─── GIVEN TEXT ───

7:40 pm on Mar 27, 2011 (gmt 0)

10+ Year Member



Hi guys,

We have a site that has gone through a lot of changes in the past 6 months. Due to this, WMT has a ton of 404s.

I've been letting the site "marinate" so Google returns the site back to it's good performance in SERPs, but it seems that when I do a site: the new, good content pages don't show until deep in the results, and all that shows are old pages that should be 404'd.

I was thinking of blocking the 404 pages in Robots. Suggestions?

Has anyone regained Google trust on a site that went through a lot of changes like this, and then ranked low for long tail? If so, what did you do?

I like the domain name, and want to build it based on the new idea I have, but need to get Google to trust me again.

I also tried a reinclusion request a few days ago.

Thanks

tedster

8:24 pm on Mar 27, 2011 (gmt 0)

WebmasterWorld Senior Member 10+ Year Member



The first thing is to make 100% sure that you are not linking to those 404 URLs yourself - not on the site and not in the sitemap. The next thing is to consider if 301 redirects are appropriate in each case. And if you are sure a URL should be gone, serve a 410 response to speed things along.

I would not disallow the 404 URLs in robots.txt - that's like saying "these URLs exist but don't request them." Instead nail down any and all technical and canonical issues so they are totally air tight and then wait. This thread may be a big help on things to look out for: Site Relaunch Checklist [webmasterworld.com]

I recently took a large site through exactly this process (it had 3 times as many "kill pages" as "keep pages") and their search traffic had increased after two weeks to more than what it was before the site was re-launched.

walkman

9:07 pm on Mar 27, 2011 (gmt 0)



You can also ping google blog search with the deleted pages. They can come and see that they don't exist. And submit a sitemap with e list of 404 pages.

tedster

9:17 pm on Mar 27, 2011 (gmt 0)

WebmasterWorld Senior Member 10+ Year Member



urlwalkman - have you actually done that with a good result? I mean, submitted a Sitemap with your 404 URLs and seen it help removal? I ask, because I always felt that a perfectly "clean" xml sitemap was the best way to go (all the 200 OK URLs, with no redirects or 404s and no canonical issues).

─── SOURCE MATERIAL ───

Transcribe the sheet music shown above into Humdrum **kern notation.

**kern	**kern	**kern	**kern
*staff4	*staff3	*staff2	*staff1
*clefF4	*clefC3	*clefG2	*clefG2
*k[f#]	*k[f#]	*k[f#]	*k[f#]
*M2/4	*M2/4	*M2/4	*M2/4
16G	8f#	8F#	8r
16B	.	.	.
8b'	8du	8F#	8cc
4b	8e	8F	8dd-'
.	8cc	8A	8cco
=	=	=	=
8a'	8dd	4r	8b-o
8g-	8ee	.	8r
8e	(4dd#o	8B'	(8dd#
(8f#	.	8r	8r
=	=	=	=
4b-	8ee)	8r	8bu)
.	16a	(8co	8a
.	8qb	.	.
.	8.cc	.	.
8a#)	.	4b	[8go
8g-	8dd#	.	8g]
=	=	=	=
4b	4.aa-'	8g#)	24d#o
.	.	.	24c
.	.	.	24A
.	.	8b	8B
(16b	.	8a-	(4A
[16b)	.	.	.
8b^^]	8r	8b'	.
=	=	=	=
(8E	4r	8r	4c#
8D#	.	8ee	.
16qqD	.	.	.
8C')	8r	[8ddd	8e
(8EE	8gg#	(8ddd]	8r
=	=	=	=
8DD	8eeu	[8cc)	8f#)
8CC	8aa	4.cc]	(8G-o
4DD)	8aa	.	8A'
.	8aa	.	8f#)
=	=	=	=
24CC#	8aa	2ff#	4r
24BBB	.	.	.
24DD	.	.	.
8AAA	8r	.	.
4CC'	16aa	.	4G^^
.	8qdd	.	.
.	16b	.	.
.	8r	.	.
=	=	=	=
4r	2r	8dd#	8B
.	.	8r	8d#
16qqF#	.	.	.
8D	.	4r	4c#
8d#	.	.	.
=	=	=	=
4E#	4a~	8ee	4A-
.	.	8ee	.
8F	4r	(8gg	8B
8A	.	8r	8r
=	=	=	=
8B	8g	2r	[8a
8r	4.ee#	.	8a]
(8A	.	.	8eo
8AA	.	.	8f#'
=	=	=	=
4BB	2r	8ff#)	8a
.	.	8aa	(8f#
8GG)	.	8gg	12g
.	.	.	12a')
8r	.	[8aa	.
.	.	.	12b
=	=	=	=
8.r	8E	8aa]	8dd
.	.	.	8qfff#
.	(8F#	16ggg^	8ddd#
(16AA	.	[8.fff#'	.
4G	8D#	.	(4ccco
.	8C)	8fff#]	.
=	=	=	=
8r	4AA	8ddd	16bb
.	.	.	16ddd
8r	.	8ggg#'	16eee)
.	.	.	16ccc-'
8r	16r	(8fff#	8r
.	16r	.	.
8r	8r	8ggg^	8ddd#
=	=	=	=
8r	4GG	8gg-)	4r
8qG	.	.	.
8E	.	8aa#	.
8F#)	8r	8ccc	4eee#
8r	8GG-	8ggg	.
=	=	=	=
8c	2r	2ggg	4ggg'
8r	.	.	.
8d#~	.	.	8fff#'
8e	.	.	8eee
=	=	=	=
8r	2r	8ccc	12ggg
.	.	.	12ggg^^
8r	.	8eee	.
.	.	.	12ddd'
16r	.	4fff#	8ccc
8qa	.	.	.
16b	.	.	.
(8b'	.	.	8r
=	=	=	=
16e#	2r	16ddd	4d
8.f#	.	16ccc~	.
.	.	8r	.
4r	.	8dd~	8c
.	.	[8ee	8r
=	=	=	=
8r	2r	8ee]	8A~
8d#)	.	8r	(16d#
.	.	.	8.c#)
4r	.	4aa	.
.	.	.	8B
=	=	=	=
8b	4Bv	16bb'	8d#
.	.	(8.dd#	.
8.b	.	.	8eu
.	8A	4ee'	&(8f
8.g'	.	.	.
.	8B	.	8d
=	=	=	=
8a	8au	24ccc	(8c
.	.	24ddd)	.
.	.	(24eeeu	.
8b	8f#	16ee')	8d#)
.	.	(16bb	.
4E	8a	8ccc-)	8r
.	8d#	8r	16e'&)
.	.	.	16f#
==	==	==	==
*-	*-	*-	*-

───

[TASKS TO CARRY OUT]
**a.** From the forum thread on 404 errors, write out word for word the part that opens with the words containing "I would not" and closes with "site was re-launched.".
**b.** Condense the paragraph of the forum thread on 404 errors that begins "The first thing is to make 100% sure" into a short list that keeps its main points.

[YOUR WRITTEN ANSWERS]
**a.**
I would not disallow the 404 URLs in robots.txt - that's like saying "these URLs exist but don't request them." Instead nail down any and all technical and canonical issues so they are totally air tight and then wait. This thread may be a big help on things to look out for: Site Relaunch Checklist [webmasterworld.com]

I recently took a large site through exactly this process (it had 3 times as many "kill pages" as "keep pages") and their search traffic had increased after two weeks to more than what it was before the site was re-launched.

**b.**
- Confirm that the site itself does not link to the 404 URLs, either on its pages or in the sitemap.
- Consider whether 301 redirects are appropriate in each case.
- Serve a 410 response for any URL that should definitely be gone, to speed things along.